Earl Hamner's philosophy of family can be boiled down to his love of turtles
When the Waltons creator rescued a dozen turtles, his wife had one question: "What are we going to do with them all?"
Before Earl Hamner Jr. became a top TV writer with his series The Waltons, he was just another guy who had left his family behind in New York to try to make it in Hollywood.
Renting a room in a hole-in-the-wall motel, Hamner brought only a turtle for company.
Even though the ratty motel put up with a lot from tenants who didn't respect the place, it turned out they had a strict no-pets policy. As soon as a maid discovered Hamner's hard-shelled stowaway, they booted him from his room.
Hamner wasn't about to get rid of his turtle, though, so he took this as a sign that it was time to bring his family to California. He rented a house and soon after got his start professionally, after submitting scripts to The Twilight Zone. Everything was uphill from there.
Perhaps the turtle knew it was time for them to move on?
You'd be surprised how much of Hamner's life can be boiled down to his love of turtles.
It's well-known that Hamner is a friend to all animals, and on The Waltons, we watched the family take in as pets a swarm that included Rover the peacock, Myrtle the goat, Calico the cat, Reckless the dog, Lancelot the fawn, Old Blue the mule, Chance the cow, and many others.
However, we think it's possible that in the whole animal kingdom, the turtle might be Hamner's favorite beast because he does talk about them an awful lot.
In Hamner's 1999 memoir, The Avocado Drive Zoo, he relates how his son warned him not to hit a bunch of box turtles when driving on a road trip. The father fondly likened the faces of the box turtles to Steven Spielberg's alien E.T. and wrote, "It was not a warning I needed. We are extraordinarily tuned in to animals in our family."
He then told a troubling story about how, further along the road, he and his son watched a motorist intentionally strike a turtle crossing, and how his son responded by wanting to save as many turtles as they could on the rest of the drive. They came back home to New York with a dozen turtles in tow.

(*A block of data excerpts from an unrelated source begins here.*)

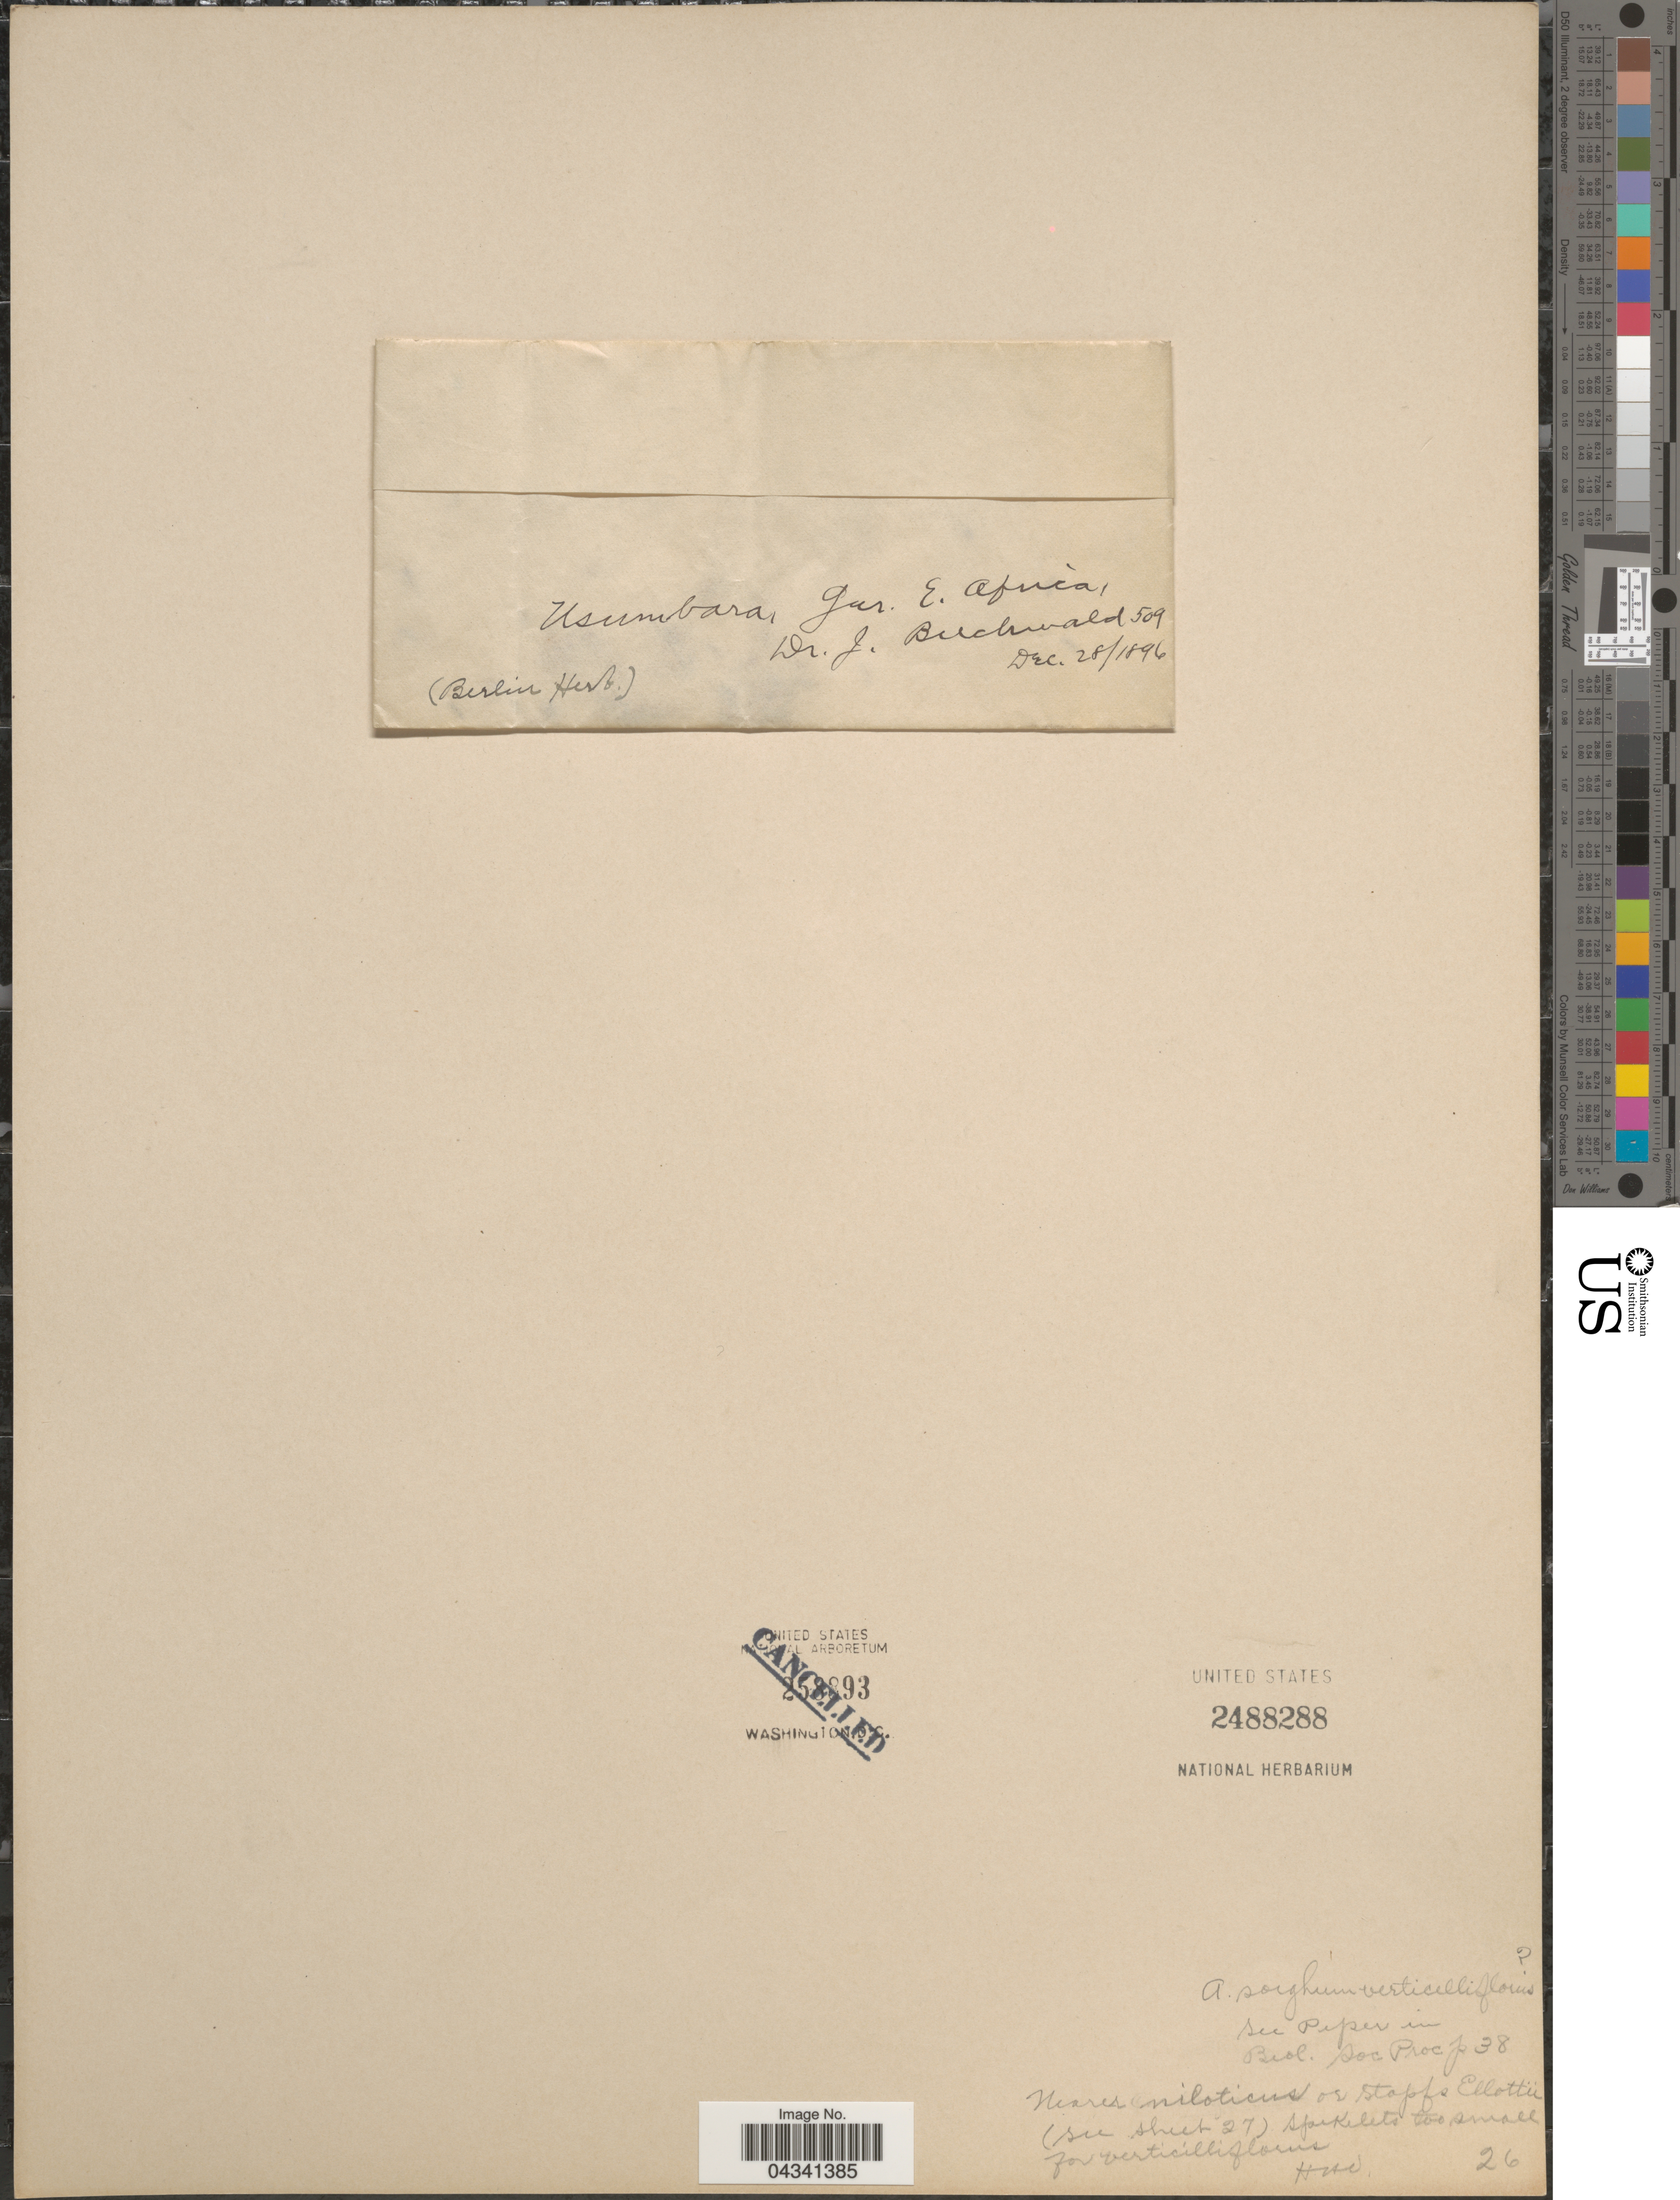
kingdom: Plantae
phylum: Tracheophyta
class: Liliopsida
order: Poales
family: Poaceae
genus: Sorghum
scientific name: Sorghum arundinaceum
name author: (Desv.) Stapf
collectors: J. Buchwald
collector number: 509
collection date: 1896-12-28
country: Tanzania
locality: Usambara, Ger. E. Africa.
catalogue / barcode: US 2488288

"What are we going to do with them?" his wife asked, perplexed.
"We're going to release them in the garden," Hamner declared. "Give the place some character."
"They are kind of cute," his wife eventually admitted, especially fond of the smallest one.
To keep his brood of box turtles fed, Hamner planted a garden and fed them lettuce, carrots, spinach, and tomatoes, as well as a wild area for them to roam, with dandelion, pine trees, and flowers.
The turtles thrived in the home Hamner made for them, and you might be wondering if that turtle that he brought with him to California was one of them?
It sure was. In fact, it was his son's favorite turtle of the bunch.
The turtle's name was Hoaker and he seemed to be the most energetic turtle of them all.
Knowing that, you can see why there was no way that Hamner was going to let a motel’s "No Pets" policy keep him from holding onto the turtle he'd saved with his son, especially after he crossed the country so far from his loved ones. Hoaker was practically an extension of his family. Later in his life, Hamner told journalist Scott Holleran that his philosophy of family could be symbolized perfectly by a turtle.
"You come back to the family for sustenance and nurturing," Hamner said. "It's like a turtle shell; you do carry it with you—that sense of support. All of the Waltons really do intend and do get away [from the central family] — to marriages, to careers, to other parts of the world, but they're sustained by that early experience."
Do you think of your family as a turtle shell?